SOURCE TEXT ->
Schelling’s philosophy is often divided into five periods, though, like all efforts at periodization, this distinctions are somewhat artificial.2

(i) The Early Period (1794-1796). The texts of the mid-1790s are often interpreted as belonging to a ’Fichtean’ period that focuses on the absolute `I’ or subject as the ground of the system of knowledge an d action.

(ii) The Early Philosophy of Nature (1797-1800). The work of this period focuses on the structure of the natural world. Although Schelling continues, during this period, the broadly ’Fichtean’ project of understanding how the mind comes to know nature (e.g. in the 1800 System of Transcendental Idealism), he now argues that philosophy must also demonstrate how nature comes to be aware of itself through the mind.

(iii) The Philosophy of Identity (1801-1805). With the publication of the Presentation of My System of Philosophy, Schelling announces his turn to the fundamental basis of both his transcendental idealism and his philosophy of nature. This period of Schelling’s thought is often identified as the ’system of identity’, since it is here that Schelling argues, in broadly spinozistic fashion, that mind and nature are, at the most basic level of reality, identical.

(iv) The Middle Period (1809-1815). In 1809, Schelling publishes his Philosophical Investigations into the Essence of Human Freedom, an essay that marks an important shift in his philosophical development. While Schelling continues to understand the absolute in terms of ’identity’ he now emphasizes the developmental character of all that is - even interpreting ’identity’ itself as processual. Traditionally, this period of thought is also interpreted as the beginning of Schelling’s focus on freedom, contingency and that which is in some sense beyond the grasp of reason. It is particularly with his discussions of freedom and evil that we see Schelling depart radically from central commitments of other German Idealists, especially Kant and Hegel.

(v) The Late Period (1820-1850). The last period of Schelling’s thought is distinct from the earlier work in a number of important ways that all follow from the fact that Schelling now sets up a distinction between negative and positive philosophy: the former exhibits the rationally necessary features of reality and the latter attends to the historical fact of the actual existence of the world, whose character can only be grasped through experience.

Whistler and Berger (Whistler and Berger 2020, 7–8) provide the following helpful overview of Schelling’s main characteristic positions:

  1. Reality has an intelligible structure. Precisely how one accesses the intelligible structure of reality is a difficult issue; however, throughout the whole of his life, Schelling insists upon the rational character of being — even when he comes to argue that the ultimate ground of being is not immanent to reason. Indeed, on attending Schelling’s lectures on the positive philosophy, Kierkegaard notes that, although `the world is not a logical consequence of God’s nature; for Schelling, `the a priori content of the science of reason is … the whole of actuality“.

Text extracted page by page
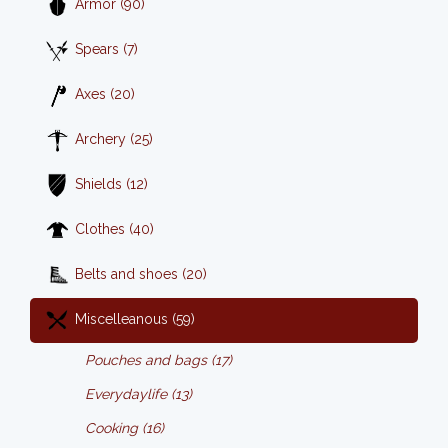
Armor (90)
Spears (7)
Axes (20)
Archery (25)
Shields (12)
Clothes (40)
Belts and shoes (20)
Miscelleanous (59)
Pouches and bags (17)
Everydaylife (13)
Cooking (16)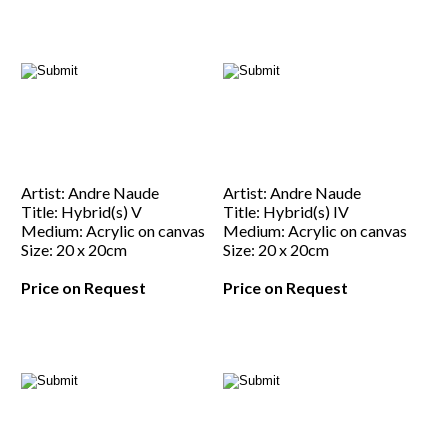
Artist: Andre Naude
Artist: Andre Naude
Title: Hybrid(s) V
Title: Hybrid(s) IV
Medium: Acrylic on canvas
Medium: Acrylic on canvas
Size: 20 x 20cm
Size: 20 x 20cm
Price on Request
Price on Request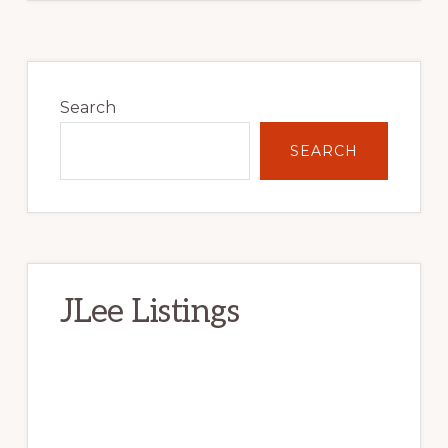
Primary
Sidebar
Search
SEARCH
JLee Listings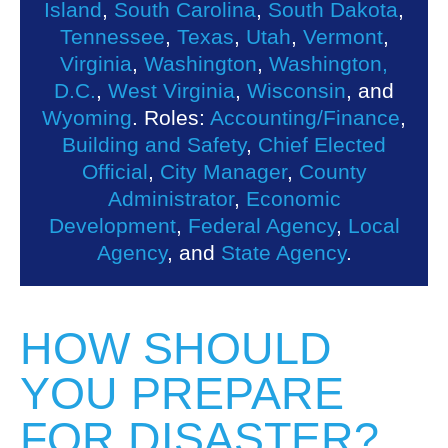
Island
,
South Carolina
,
South Dakota
,
Tennessee
,
Texas
,
Utah
,
Vermont
,
Virginia
,
Washington
,
Washington,
D.C.
,
West Virginia
,
Wisconsin
, and
Wyoming
. Roles:
Accounting/Finance
,
Building and Safety
,
Chief Elected
Official
,
City Manager
,
County
Administrator
,
Economic
Development
,
Federal Agency
,
Local
Agency
, and
State Agency
.
HOW SHOULD
YOU PREPARE
FOR DISASTER?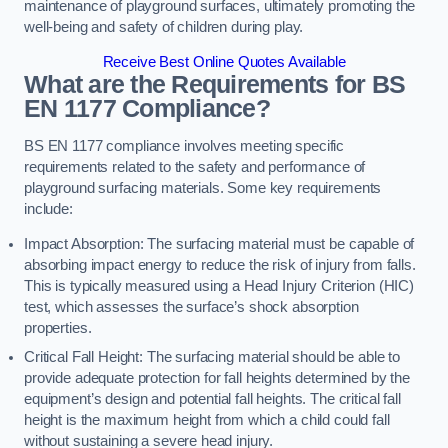
maintenance of playground surfaces, ultimately promoting the
well-being and safety of children during play.
Receive Best Online Quotes Available
What are the Requirements for BS
EN 1177 Compliance?
BS EN 1177 compliance involves meeting specific
requirements related to the safety and performance of
playground surfacing materials. Some key requirements
include:
Impact Absorption: The surfacing material must be capable of
absorbing impact energy to reduce the risk of injury from falls.
This is typically measured using a Head Injury Criterion (HIC)
test, which assesses the surface’s shock absorption
properties.
Critical Fall Height: The surfacing material should be able to
provide adequate protection for fall heights determined by the
equipment’s design and potential fall heights. The critical fall
height is the maximum height from which a child could fall
without sustaining a severe head injury.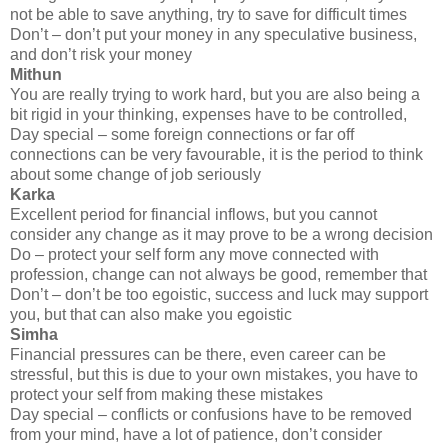
not be able to save anything, try to save for difficult times
Don’t – don’t put your money in any speculative business,
and don’t risk your money
Mithun
You are really trying to work hard, but you are also being a
bit rigid in your thinking, expenses have to be controlled,
Day special – some foreign connections or far off
connections can be very favourable, it is the period to think
about some change of job seriously
Karka
Excellent period for financial inflows, but you cannot
consider any change as it may prove to be a wrong decision
Do – protect your self form any move connected with
profession, change can not always be good, remember that
Don’t – don’t be too egoistic, success and luck may support
you, but that can also make you egoistic
Simha
Financial pressures can be there, even career can be
stressful, but this is due to your own mistakes, you have to
protect your self from making these mistakes
Day special – conflicts or confusions have to be removed
from your mind, have a lot of patience, don’t consider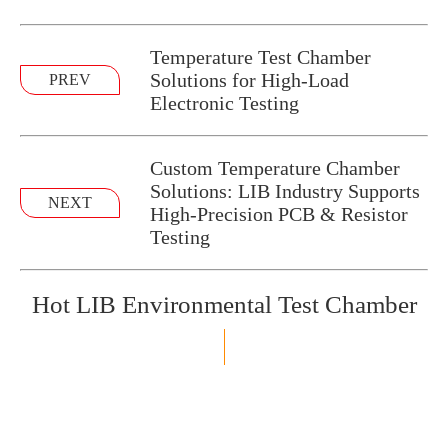
Temperature Test Chamber
Solutions for High-Load
PREV
Electronic Testing
Custom Temperature Chamber
Solutions: LIB Industry Supports
NEXT
High-Precision PCB & Resistor
Testing
Hot LIB Environmental Test Chamber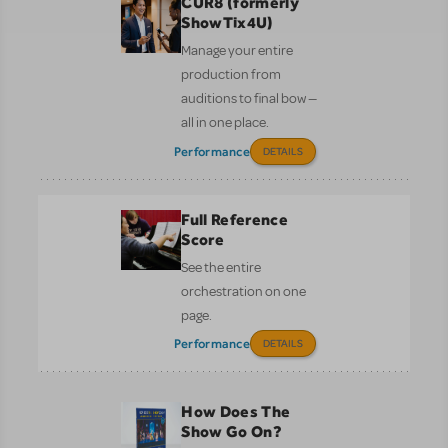
CUR8 (formerly
ShowTix4U)
Manage your entire
production from
auditions to final bow —
all in one place.
Performance
DETAILS
Full Reference
Score
See the entire
orchestration on one
page.
Performance
DETAILS
How Does The
Show Go On?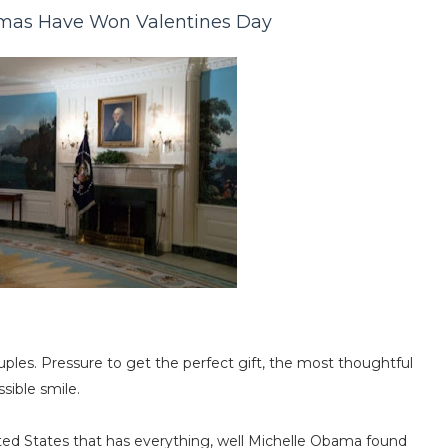
mas Have Won Valentines Day
ples. Pressure to get the perfect gift, the most thoughtful
ssible smile.
ted States that has everything, well Michelle Obama found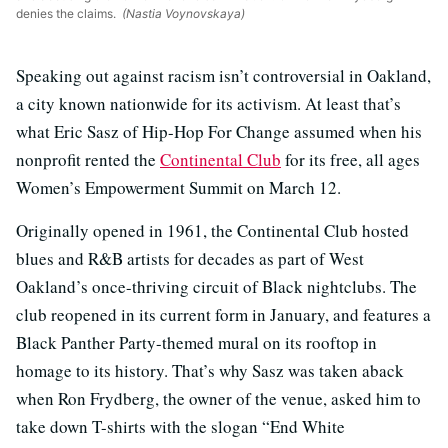
denies the claims.
(Nastia Voynovskaya)
Speaking out against racism isn’t controversial in Oakland,
a city known nationwide for its activism. At least that’s
what Eric Sasz of Hip-Hop For Change assumed when his
nonprofit rented the
Continental Club
for its free, all ages
Women’s Empowerment Summit on March 12.
Originally opened in 1961, the Continental Club hosted
blues and R&B artists for decades as part of West
Oakland’s once-thriving circuit of Black nightclubs. The
club reopened in its current form in January, and features a
Black Panther Party-themed mural on its rooftop in
homage to its history. That’s why Sasz was taken aback
when Ron Frydberg, the owner of the venue, asked him to
take down T-shirts with the slogan “End White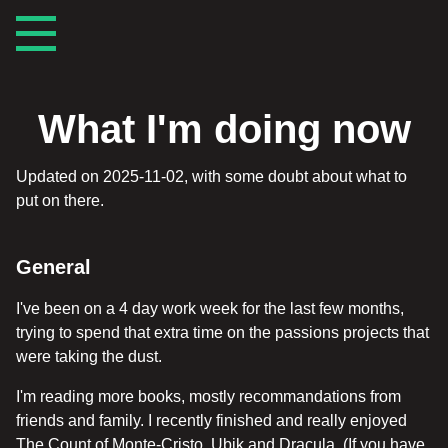
What I'm doing now
Updated on 2025-11-02, with some doubt about what to
put on there.
General
I've been on a 4 day work week for the last few months,
trying to spend that extra time on the passions projects that
were taking the dust.
I'm reading more books, mostly recommandations from
friends and family. I recently finished and really enjoyed
The Count of Monte-Cristo, Ubik and Dracula. (If you have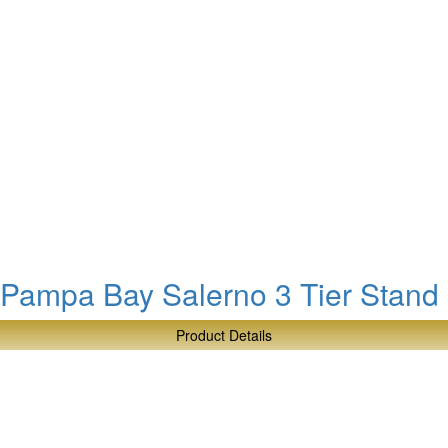
Bay
Millennium
4
Section
Bowl
Pampa Bay Salerno 3 Tier Stand
Product Details
about
Pampa
Bay
Salerno
3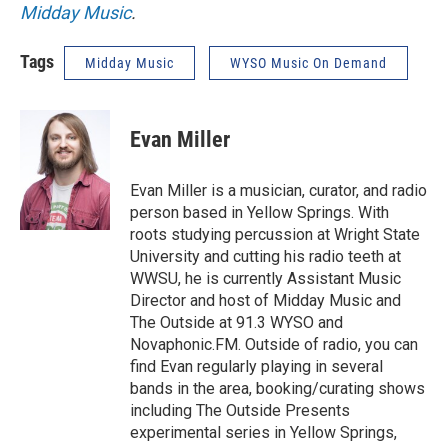
Midday Music
.
Tags
Midday Music
WYSO Music On Demand
Evan Miller
Evan Miller is a musician, curator, and radio
person based in Yellow Springs. With
roots studying percussion at Wright State
University and cutting his radio teeth at
WWSU, he is currently Assistant Music
Director and host of Midday Music and
The Outside at 91.3 WYSO and
Novaphonic.FM. Outside of radio, you can
find Evan regularly playing in several
bands in the area, booking/curating shows
including The Outside Presents
experimental series in Yellow Springs,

TASK DIRECTIONS -> From the passage on Schelling's philosophy, quote the part starting with "(iii) The Philosophy" and going on through "of reality, identical.".

EXERCISE RESPONSE ->
(iii) The Philosophy of Identity (1801-1805). With the publication of the Presentation of My System of Philosophy, Schelling announces his turn to the fundamental basis of both his transcendental idealism and his philosophy of nature. This period of Schelling’s thought is often identified as the ’system of identity’, since it is here that Schelling argues, in broadly spinozistic fashion, that mind and nature are, at the most basic level of reality, identical.